What needs to be done: Copy word for word every line of the entries below, from the line with "order: Odonata" through the last line of the entries, with both of those lines included.

Record extracts:
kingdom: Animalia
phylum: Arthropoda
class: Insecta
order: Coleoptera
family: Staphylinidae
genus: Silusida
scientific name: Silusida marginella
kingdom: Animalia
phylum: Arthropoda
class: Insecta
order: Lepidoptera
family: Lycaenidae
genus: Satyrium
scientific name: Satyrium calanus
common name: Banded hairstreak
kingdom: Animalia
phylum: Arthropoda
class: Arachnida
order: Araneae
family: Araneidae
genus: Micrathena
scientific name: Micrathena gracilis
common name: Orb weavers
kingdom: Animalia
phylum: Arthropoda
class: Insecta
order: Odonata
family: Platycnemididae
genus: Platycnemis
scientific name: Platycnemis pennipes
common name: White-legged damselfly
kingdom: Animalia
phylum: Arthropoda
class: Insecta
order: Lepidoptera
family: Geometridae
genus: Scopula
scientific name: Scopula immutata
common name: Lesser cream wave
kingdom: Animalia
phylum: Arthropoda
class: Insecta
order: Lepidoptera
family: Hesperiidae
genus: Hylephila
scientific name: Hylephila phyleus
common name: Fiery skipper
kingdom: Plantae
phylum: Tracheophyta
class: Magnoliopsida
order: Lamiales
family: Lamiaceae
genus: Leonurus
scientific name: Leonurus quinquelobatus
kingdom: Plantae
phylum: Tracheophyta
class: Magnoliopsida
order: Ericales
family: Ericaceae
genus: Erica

Solution below:
order: Odonata
family: Platycnemididae
genus: Platycnemis
scientific name: Platycnemis pennipes
common name: White-legged damselfly
kingdom: Animalia
phylum: Arthropoda
class: Insecta
order: Lepidoptera
family: Geometridae
genus: Scopula
scientific name: Scopula immutata
common name: Lesser cream wave
kingdom: Animalia
phylum: Arthropoda
class: Insecta
order: Lepidoptera
family: Hesperiidae
genus: Hylephila
scientific name: Hylephila phyleus
common name: Fiery skipper
kingdom: Plantae
phylum: Tracheophyta
class: Magnoliopsida
order: Lamiales
family: Lamiaceae
genus: Leonurus
scientific name: Leonurus quinquelobatus
kingdom: Plantae
phylum: Tracheophyta
class: Magnoliopsida
order: Ericales
family: Ericaceae
genus: Erica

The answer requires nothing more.